• _TO DO_
Each line below containing the word "samples" needs to be shown.

• _SUPPLIED ENTRIES_
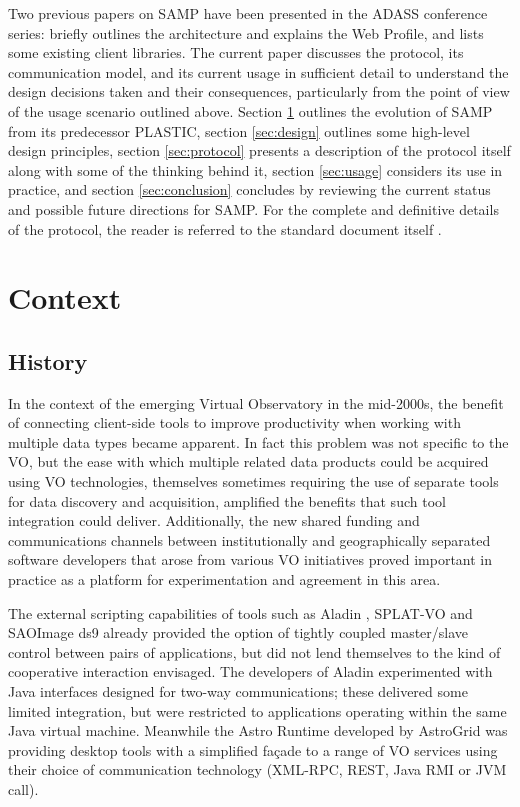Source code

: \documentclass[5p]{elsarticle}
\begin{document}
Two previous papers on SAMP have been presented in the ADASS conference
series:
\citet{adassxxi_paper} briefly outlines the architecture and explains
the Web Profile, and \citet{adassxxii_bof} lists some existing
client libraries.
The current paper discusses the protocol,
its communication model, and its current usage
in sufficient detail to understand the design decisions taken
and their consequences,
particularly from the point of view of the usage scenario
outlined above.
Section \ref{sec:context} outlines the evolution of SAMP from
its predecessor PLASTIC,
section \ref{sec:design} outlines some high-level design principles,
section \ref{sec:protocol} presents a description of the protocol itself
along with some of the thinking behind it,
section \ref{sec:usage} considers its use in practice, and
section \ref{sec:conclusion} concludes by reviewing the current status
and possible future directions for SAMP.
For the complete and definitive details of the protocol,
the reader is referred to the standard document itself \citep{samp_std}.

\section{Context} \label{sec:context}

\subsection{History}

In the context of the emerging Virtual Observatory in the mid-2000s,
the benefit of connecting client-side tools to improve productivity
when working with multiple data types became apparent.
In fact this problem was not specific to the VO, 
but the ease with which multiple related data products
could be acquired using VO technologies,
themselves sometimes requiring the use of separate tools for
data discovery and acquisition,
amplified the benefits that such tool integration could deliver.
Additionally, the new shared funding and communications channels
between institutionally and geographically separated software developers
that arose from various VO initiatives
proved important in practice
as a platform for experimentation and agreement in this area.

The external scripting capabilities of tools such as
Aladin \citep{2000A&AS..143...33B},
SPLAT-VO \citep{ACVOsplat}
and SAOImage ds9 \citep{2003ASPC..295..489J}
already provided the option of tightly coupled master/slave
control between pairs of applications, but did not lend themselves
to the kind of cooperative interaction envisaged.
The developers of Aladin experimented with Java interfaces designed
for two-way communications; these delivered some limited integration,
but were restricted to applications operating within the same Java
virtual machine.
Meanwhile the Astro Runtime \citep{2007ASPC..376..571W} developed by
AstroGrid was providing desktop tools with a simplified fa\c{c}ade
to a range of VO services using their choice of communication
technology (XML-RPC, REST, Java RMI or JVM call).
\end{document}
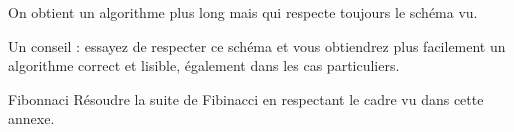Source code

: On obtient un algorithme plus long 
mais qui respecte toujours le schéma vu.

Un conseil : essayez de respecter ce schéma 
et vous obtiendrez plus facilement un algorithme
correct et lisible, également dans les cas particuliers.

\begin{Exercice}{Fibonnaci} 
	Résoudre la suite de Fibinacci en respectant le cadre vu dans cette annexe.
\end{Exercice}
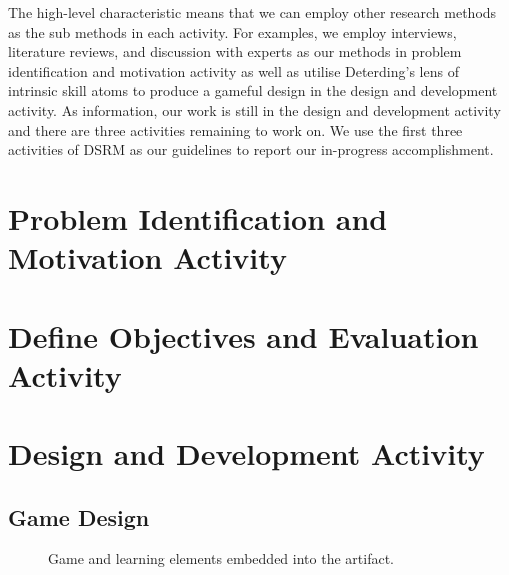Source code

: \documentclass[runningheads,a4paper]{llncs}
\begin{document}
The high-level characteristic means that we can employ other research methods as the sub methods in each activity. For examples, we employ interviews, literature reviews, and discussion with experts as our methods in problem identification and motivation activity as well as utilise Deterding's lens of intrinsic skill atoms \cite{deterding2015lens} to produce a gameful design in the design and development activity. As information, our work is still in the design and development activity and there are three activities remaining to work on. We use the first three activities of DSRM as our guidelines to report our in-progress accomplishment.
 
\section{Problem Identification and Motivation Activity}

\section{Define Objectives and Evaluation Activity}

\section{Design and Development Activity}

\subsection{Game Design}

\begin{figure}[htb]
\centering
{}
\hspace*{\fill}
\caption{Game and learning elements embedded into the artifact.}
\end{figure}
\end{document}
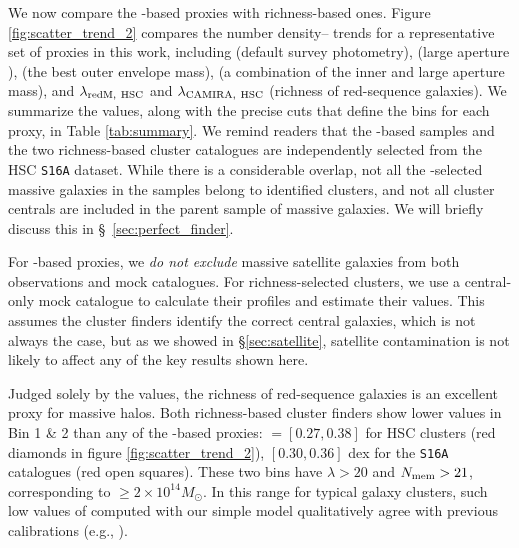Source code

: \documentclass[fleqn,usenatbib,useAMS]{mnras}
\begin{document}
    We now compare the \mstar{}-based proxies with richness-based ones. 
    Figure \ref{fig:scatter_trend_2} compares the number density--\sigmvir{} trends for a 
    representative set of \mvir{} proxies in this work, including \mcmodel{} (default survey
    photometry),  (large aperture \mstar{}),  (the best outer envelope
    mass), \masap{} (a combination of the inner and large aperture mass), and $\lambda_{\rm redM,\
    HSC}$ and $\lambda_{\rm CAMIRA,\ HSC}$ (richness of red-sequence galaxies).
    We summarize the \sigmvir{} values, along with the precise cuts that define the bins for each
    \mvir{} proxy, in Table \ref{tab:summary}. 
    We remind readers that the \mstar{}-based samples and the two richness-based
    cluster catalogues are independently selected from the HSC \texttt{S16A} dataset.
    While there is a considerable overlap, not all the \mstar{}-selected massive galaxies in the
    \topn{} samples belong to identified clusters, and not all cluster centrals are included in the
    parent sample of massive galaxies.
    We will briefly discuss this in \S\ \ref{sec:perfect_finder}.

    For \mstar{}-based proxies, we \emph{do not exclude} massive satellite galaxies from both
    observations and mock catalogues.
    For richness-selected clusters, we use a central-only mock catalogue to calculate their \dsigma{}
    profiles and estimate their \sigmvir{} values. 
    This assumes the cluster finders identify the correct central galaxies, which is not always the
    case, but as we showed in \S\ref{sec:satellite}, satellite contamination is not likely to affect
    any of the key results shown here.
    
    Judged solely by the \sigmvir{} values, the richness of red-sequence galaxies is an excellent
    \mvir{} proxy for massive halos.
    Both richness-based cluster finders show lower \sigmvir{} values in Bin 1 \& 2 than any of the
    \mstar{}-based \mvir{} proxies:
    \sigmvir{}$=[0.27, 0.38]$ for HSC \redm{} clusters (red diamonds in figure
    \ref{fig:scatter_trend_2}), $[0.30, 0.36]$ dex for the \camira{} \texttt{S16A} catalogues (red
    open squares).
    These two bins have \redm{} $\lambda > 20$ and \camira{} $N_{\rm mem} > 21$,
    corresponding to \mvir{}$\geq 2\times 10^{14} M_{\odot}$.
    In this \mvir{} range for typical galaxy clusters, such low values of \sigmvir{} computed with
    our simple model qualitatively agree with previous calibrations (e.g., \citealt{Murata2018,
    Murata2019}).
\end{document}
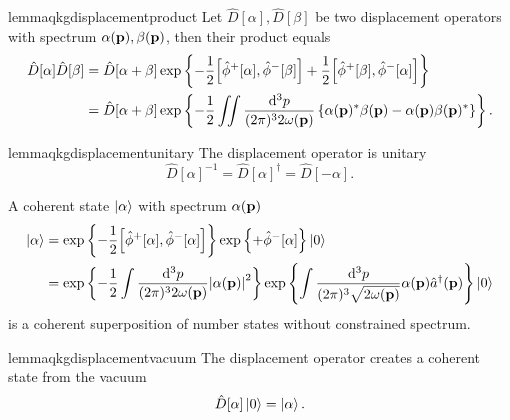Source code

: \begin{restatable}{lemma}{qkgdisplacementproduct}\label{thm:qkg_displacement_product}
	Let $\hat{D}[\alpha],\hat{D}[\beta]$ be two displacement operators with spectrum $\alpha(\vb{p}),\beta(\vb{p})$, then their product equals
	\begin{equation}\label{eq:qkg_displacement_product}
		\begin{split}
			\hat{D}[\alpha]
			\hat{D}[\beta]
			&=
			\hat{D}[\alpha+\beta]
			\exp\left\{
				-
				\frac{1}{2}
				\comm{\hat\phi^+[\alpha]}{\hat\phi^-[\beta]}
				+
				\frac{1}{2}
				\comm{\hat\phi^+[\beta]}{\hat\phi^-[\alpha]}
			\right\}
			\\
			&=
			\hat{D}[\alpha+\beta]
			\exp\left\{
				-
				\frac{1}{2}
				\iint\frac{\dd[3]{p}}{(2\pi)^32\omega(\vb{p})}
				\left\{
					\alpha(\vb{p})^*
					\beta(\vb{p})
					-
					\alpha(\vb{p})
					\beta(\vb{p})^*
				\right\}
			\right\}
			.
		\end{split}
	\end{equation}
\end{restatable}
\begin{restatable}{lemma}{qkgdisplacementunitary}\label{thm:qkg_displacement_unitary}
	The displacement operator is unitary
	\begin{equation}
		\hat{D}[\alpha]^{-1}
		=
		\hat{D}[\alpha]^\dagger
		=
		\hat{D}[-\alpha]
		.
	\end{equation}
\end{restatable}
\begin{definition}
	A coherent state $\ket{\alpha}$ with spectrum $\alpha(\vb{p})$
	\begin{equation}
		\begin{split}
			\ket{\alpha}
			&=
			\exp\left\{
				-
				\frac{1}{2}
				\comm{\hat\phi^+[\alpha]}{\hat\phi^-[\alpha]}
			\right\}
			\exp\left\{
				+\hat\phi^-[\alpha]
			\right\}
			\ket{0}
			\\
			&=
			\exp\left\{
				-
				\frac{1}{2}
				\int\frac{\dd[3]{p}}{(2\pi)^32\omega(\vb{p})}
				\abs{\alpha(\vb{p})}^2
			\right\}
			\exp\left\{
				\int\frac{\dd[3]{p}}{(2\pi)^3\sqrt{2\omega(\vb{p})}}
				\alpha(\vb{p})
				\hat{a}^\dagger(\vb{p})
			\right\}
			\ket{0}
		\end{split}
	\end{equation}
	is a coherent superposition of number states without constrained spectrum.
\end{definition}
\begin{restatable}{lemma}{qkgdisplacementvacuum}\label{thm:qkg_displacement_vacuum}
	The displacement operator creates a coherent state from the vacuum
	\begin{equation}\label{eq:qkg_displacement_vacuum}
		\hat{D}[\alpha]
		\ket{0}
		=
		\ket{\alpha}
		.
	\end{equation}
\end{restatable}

• _SOLUTION FOR THIS PROBLEM_
    We remind readers that the \mstar{}-based samples and the two richness-based
    \topn{} samples belong to identified clusters, and not all cluster centrals are included in the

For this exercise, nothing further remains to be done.